→ PROBLEM: The answer should reproduce the listing below character for character.
***
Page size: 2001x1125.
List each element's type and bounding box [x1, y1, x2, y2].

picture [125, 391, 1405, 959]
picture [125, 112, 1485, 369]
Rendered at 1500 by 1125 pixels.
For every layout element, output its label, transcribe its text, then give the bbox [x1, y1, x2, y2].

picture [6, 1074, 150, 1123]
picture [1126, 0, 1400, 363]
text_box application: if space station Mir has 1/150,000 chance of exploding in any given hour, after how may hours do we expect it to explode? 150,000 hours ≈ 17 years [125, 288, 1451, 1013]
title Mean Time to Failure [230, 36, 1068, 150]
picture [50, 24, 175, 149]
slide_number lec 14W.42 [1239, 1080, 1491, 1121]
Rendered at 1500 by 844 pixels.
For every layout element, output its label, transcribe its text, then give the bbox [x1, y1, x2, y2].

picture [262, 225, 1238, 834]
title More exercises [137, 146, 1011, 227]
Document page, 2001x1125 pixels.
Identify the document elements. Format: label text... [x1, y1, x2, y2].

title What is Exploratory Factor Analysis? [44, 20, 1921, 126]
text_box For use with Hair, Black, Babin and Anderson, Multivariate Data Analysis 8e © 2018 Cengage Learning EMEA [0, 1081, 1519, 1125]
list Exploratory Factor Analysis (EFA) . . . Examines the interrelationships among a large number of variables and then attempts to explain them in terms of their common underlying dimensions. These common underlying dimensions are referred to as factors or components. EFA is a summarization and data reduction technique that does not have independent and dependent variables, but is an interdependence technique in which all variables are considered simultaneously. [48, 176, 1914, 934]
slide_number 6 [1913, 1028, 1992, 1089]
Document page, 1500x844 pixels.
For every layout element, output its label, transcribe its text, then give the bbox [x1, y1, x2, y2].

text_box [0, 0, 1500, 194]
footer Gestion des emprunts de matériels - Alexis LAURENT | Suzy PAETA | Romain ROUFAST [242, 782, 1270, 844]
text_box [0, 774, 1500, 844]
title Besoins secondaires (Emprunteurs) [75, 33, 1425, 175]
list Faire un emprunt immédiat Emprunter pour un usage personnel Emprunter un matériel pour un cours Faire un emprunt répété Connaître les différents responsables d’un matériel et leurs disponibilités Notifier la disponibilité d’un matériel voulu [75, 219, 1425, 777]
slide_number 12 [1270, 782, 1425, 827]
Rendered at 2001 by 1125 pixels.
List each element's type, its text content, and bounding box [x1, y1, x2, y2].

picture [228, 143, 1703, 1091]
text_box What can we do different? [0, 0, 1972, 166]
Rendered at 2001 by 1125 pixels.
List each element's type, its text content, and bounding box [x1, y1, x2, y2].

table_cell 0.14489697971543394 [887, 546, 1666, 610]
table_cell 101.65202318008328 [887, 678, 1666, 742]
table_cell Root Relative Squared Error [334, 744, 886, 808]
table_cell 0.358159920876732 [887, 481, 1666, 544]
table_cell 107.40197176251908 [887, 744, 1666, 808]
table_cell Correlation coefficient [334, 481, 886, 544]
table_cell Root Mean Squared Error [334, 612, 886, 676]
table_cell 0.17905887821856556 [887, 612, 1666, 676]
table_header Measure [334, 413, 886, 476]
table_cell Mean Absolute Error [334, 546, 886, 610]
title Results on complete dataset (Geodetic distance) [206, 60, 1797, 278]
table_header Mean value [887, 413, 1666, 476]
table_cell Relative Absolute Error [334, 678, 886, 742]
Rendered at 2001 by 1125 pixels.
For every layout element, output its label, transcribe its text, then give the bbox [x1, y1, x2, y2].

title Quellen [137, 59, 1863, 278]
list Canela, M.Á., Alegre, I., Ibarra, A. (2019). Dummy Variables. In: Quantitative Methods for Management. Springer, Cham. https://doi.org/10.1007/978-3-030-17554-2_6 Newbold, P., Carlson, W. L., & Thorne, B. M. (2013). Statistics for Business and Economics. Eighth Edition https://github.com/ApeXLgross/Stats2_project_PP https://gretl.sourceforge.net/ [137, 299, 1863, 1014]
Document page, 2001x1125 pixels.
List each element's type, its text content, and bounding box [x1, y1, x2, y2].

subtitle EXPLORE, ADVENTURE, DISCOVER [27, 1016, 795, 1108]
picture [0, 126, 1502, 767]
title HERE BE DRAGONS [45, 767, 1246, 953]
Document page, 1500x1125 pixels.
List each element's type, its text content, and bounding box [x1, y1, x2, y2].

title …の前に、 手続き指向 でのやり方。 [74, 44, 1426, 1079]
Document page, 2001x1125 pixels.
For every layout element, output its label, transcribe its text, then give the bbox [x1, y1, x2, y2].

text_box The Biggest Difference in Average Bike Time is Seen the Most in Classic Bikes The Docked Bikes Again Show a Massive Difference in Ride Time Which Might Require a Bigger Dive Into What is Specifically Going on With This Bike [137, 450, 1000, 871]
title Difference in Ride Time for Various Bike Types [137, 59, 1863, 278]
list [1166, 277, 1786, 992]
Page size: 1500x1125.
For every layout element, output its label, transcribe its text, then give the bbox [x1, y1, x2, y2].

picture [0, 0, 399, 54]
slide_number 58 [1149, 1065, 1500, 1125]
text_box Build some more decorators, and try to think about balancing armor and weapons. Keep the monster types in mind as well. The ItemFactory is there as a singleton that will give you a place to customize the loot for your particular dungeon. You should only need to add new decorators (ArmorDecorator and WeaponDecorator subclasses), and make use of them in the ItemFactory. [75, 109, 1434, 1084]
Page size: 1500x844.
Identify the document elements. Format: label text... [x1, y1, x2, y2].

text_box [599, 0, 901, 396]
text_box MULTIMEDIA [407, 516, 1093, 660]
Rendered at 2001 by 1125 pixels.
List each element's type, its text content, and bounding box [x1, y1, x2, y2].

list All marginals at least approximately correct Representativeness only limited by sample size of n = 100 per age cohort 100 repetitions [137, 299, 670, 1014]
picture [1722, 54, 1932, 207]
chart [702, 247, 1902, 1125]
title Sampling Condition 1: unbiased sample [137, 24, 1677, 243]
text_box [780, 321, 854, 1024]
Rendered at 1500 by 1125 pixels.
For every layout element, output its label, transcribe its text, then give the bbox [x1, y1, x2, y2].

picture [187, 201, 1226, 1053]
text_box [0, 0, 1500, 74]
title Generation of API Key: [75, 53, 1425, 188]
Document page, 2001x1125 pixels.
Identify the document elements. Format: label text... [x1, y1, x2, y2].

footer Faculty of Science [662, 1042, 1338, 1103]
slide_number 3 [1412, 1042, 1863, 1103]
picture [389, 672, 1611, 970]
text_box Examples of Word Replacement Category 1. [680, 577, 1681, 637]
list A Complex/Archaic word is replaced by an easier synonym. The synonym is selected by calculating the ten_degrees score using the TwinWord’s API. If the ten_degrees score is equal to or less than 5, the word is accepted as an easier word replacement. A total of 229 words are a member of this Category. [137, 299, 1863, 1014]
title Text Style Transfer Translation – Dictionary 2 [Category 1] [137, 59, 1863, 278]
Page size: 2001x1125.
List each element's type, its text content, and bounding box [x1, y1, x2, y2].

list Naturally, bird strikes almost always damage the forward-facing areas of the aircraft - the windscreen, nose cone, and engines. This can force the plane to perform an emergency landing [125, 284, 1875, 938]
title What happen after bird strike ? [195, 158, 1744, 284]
***
→ EXERCISE RESPONSE:
Page size: 2001x1125.
List each element's type and bounding box [x1, y1, x2, y2].

picture [125, 391, 1405, 959]
picture [125, 112, 1485, 369]
Rendered at 1500 by 1125 pixels.
For every layout element, output its label, transcribe its text, then give the bbox [x1, y1, x2, y2].

picture [6, 1074, 150, 1123]
picture [1126, 0, 1400, 363]
text_box application: if space station Mir has 1/150,000 chance of exploding in any given hour, after how may hours do we expect it to explode? 150,000 hours ≈ 17 years [125, 288, 1451, 1013]
title Mean Time to Failure [230, 36, 1068, 150]
picture [50, 24, 175, 149]
slide_number lec 14W.42 [1239, 1080, 1491, 1121]
Rendered at 1500 by 844 pixels.
For every layout element, output its label, transcribe its text, then give the bbox [x1, y1, x2, y2].

picture [262, 225, 1238, 834]
title More exercises [137, 146, 1011, 227]
Document page, 2001x1125 pixels.
Identify the document elements. Format: label text... [x1, y1, x2, y2].

title What is Exploratory Factor Analysis? [44, 20, 1921, 126]
text_box For use with Hair, Black, Babin and Anderson, Multivariate Data Analysis 8e © 2018 Cengage Learning EMEA [0, 1081, 1519, 1125]
list Exploratory Factor Analysis (EFA) . . . Examines the interrelationships among a large number of variables and then attempts to explain them in terms of their common underlying dimensions. These common underlying dimensions are referred to as factors or components. EFA is a summarization and data reduction technique that does not have independent and dependent variables, but is an interdependence technique in which all variables are considered simultaneously. [48, 176, 1914, 934]
slide_number 6 [1913, 1028, 1992, 1089]
Document page, 1500x844 pixels.
For every layout element, output its label, transcribe its text, then give the bbox [x1, y1, x2, y2].

text_box [0, 0, 1500, 194]
footer Gestion des emprunts de matériels - Alexis LAURENT | Suzy PAETA | Romain ROUFAST [242, 782, 1270, 844]
text_box [0, 774, 1500, 844]
title Besoins secondaires (Emprunteurs) [75, 33, 1425, 175]
list Faire un emprunt immédiat Emprunter pour un usage personnel Emprunter un matériel pour un cours Faire un emprunt répété Connaître les différents responsables d’un matériel et leurs disponibilités Notifier la disponibilité d’un matériel voulu [75, 219, 1425, 777]
slide_number 12 [1270, 782, 1425, 827]
Rendered at 2001 by 1125 pixels.
List each element's type, its text content, and bounding box [x1, y1, x2, y2].

picture [228, 143, 1703, 1091]
text_box What can we do different? [0, 0, 1972, 166]
Rendered at 2001 by 1125 pixels.
List each element's type, its text content, and bounding box [x1, y1, x2, y2].

table_cell 0.14489697971543394 [887, 546, 1666, 610]
table_cell 101.65202318008328 [887, 678, 1666, 742]
table_cell Root Relative Squared Error [334, 744, 886, 808]
table_cell 0.358159920876732 [887, 481, 1666, 544]
table_cell 107.40197176251908 [887, 744, 1666, 808]
table_cell Correlation coefficient [334, 481, 886, 544]
table_cell Root Mean Squared Error [334, 612, 886, 676]
table_cell 0.17905887821856556 [887, 612, 1666, 676]
table_header Measure [334, 413, 886, 476]
table_cell Mean Absolute Error [334, 546, 886, 610]
title Results on complete dataset (Geodetic distance) [206, 60, 1797, 278]
table_header Mean value [887, 413, 1666, 476]
table_cell Relative Absolute Error [334, 678, 886, 742]
Rendered at 2001 by 1125 pixels.
For every layout element, output its label, transcribe its text, then give the bbox [x1, y1, x2, y2].

title Quellen [137, 59, 1863, 278]
list Canela, M.Á., Alegre, I., Ibarra, A. (2019). Dummy Variables. In: Quantitative Methods for Management. Springer, Cham. https://doi.org/10.1007/978-3-030-17554-2_6 Newbold, P., Carlson, W. L., & Thorne, B. M. (2013). Statistics for Business and Economics. Eighth Edition https://github.com/ApeXLgross/Stats2_project_PP https://gretl.sourceforge.net/ [137, 299, 1863, 1014]
Document page, 2001x1125 pixels.
List each element's type, its text content, and bounding box [x1, y1, x2, y2].

subtitle EXPLORE, ADVENTURE, DISCOVER [27, 1016, 795, 1108]
picture [0, 126, 1502, 767]
title HERE BE DRAGONS [45, 767, 1246, 953]
Document page, 1500x1125 pixels.
List each element's type, its text content, and bounding box [x1, y1, x2, y2].

title …の前に、 手続き指向 でのやり方。 [74, 44, 1426, 1079]
Document page, 2001x1125 pixels.
For every layout element, output its label, transcribe its text, then give the bbox [x1, y1, x2, y2].

text_box The Biggest Difference in Average Bike Time is Seen the Most in Classic Bikes The Docked Bikes Again Show a Massive Difference in Ride Time Which Might Require a Bigger Dive Into What is Specifically Going on With This Bike [137, 450, 1000, 871]
title Difference in Ride Time for Various Bike Types [137, 59, 1863, 278]
list [1166, 277, 1786, 992]
Page size: 1500x1125.
For every layout element, output its label, transcribe its text, then give the bbox [x1, y1, x2, y2].

picture [0, 0, 399, 54]
slide_number 58 [1149, 1065, 1500, 1125]
text_box Build some more decorators, and try to think about balancing armor and weapons. Keep the monster types in mind as well. The ItemFactory is there as a singleton that will give you a place to customize the loot for your particular dungeon. You should only need to add new decorators (ArmorDecorator and WeaponDecorator subclasses), and make use of them in the ItemFactory. [75, 109, 1434, 1084]
Page size: 1500x844.
Identify the document elements. Format: label text... [x1, y1, x2, y2].

text_box [599, 0, 901, 396]
text_box MULTIMEDIA [407, 516, 1093, 660]
Rendered at 2001 by 1125 pixels.
List each element's type, its text content, and bounding box [x1, y1, x2, y2].

list All marginals at least approximately correct Representativeness only limited by sample size of n = 100 per age cohort 100 repetitions [137, 299, 670, 1014]
picture [1722, 54, 1932, 207]
chart [702, 247, 1902, 1125]
title Sampling Condition 1: unbiased sample [137, 24, 1677, 243]
text_box [780, 321, 854, 1024]
Rendered at 1500 by 1125 pixels.
For every layout element, output its label, transcribe its text, then give the bbox [x1, y1, x2, y2].

picture [187, 201, 1226, 1053]
text_box [0, 0, 1500, 74]
title Generation of API Key: [75, 53, 1425, 188]
Document page, 2001x1125 pixels.
Identify the document elements. Format: label text... [x1, y1, x2, y2].

footer Faculty of Science [662, 1042, 1338, 1103]
slide_number 3 [1412, 1042, 1863, 1103]
picture [389, 672, 1611, 970]
text_box Examples of Word Replacement Category 1. [680, 577, 1681, 637]
list A Complex/Archaic word is replaced by an easier synonym. The synonym is selected by calculating the ten_degrees score using the TwinWord’s API. If the ten_degrees score is equal to or less than 5, the word is accepted as an easier word replacement. A total of 229 words are a member of this Category. [137, 299, 1863, 1014]
title Text Style Transfer Translation – Dictionary 2 [Category 1] [137, 59, 1863, 278]
Page size: 2001x1125.
List each element's type, its text content, and bounding box [x1, y1, x2, y2].

list Naturally, bird strikes almost always damage the forward-facing areas of the aircraft - the windscreen, nose cone, and engines. This can force the plane to perform an emergency landing [125, 284, 1875, 938]
title What happen after bird strike ? [195, 158, 1744, 284]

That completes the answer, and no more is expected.